I have no class
Steven D'Aprano
steve at pearwood.info
Sun Nov 23 23:21:32 EST 2014
On Sun, 23 Nov 2014 09:02:57 -0800, Rustom Mody wrote:
> Python is a bit odd in the OO-world in that it prioritizes "Explicit is
> better than implicit" over convenience.
>
> Notice that you use self.throw where in most other OOP languages you
> would use just throw.
I don't think that is correct. I think that most OOP languages are like
Python, and use a special variable to reference the current instance:
"self" is used by:
Smalltalk, Python, Perl, Objective-C, Swift, Ruby, OCAML
"this" is used by:
C++, C#, Java, D, Javascript, F#, Cobra, PHP, Powershell
"me" is used by:
ABAP Objects, Visual Basic
"Current" is used by:
Eiffel
http://en.wikipedia.org/wiki/This_(computer_programming)
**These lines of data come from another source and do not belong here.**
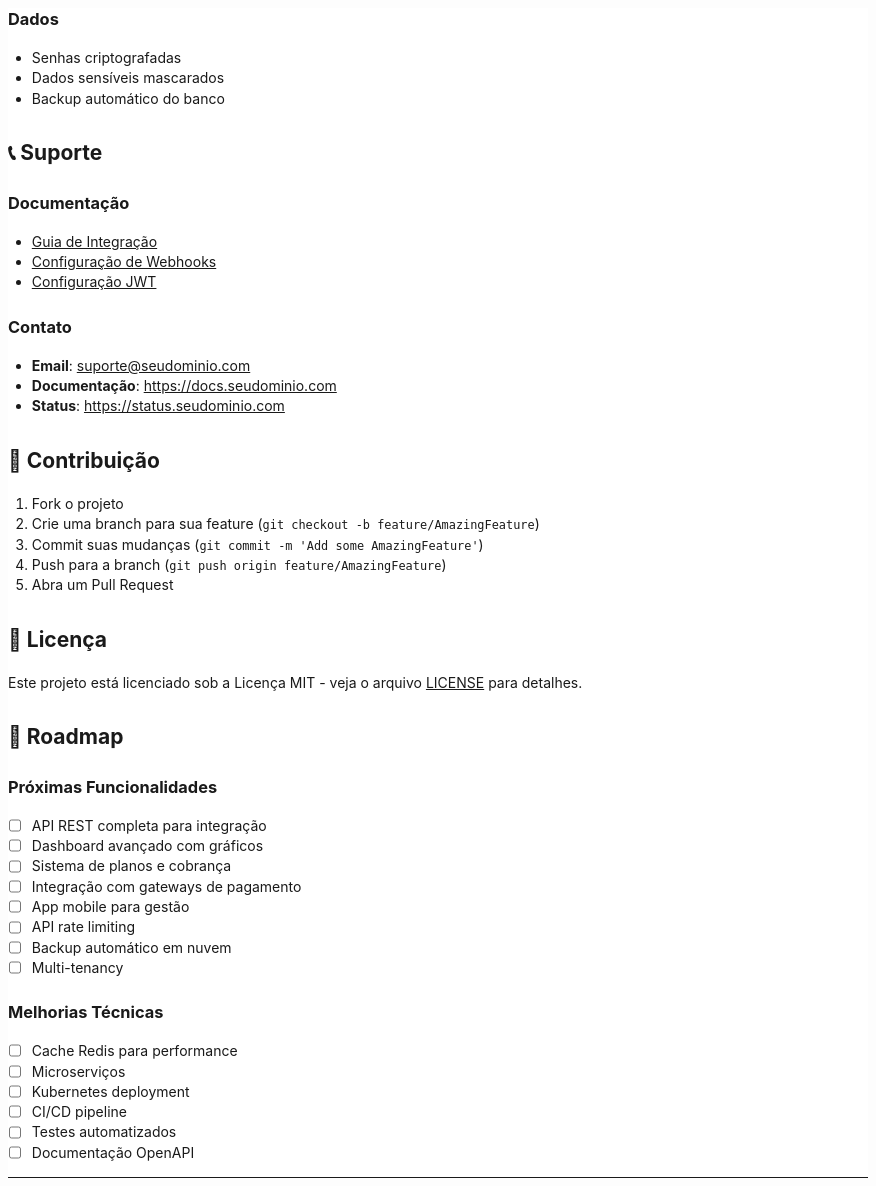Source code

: ### **Dados**
- Senhas criptografadas
- Dados sensíveis mascarados
- Backup automático do banco

## 📞 Suporte

### **Documentação**
- [Guia de Integração](API_KEY_INTEGRATION_GUIDE.md)
- [Configuração de Webhooks](WEBHOOK_SETUP.md)
- [Configuração JWT](JWT_SETUP.md)

### **Contato**
- **Email**: suporte@seudominio.com
- **Documentação**: https://docs.seudominio.com
- **Status**: https://status.seudominio.com

## 🤝 Contribuição

1. Fork o projeto
2. Crie uma branch para sua feature (`git checkout -b feature/AmazingFeature`)
3. Commit suas mudanças (`git commit -m 'Add some AmazingFeature'`)
4. Push para a branch (`git push origin feature/AmazingFeature`)
5. Abra um Pull Request

## 📄 Licença

Este projeto está licenciado sob a Licença MIT - veja o arquivo [LICENSE](LICENSE) para detalhes.

## 🎯 Roadmap

### **Próximas Funcionalidades**
- [ ] API REST completa para integração
- [ ] Dashboard avançado com gráficos
- [ ] Sistema de planos e cobrança
- [ ] Integração com gateways de pagamento
- [ ] App mobile para gestão
- [ ] API rate limiting
- [ ] Backup automático em nuvem
- [ ] Multi-tenancy

### **Melhorias Técnicas**
- [ ] Cache Redis para performance
- [ ] Microserviços
- [ ] Kubernetes deployment
- [ ] CI/CD pipeline
- [ ] Testes automatizados
- [ ] Documentação OpenAPI

---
http://en.wikipedia.org/wiki/Comparison_of_programming_languages_(object-
oriented_programming)#Special_variables
In some of these languages, the use of "this/self/me" is optional, but
I'm not aware of *any* OOP language where there is no named reference to
the current object at all.
In any case, Python is not unusual in this regard.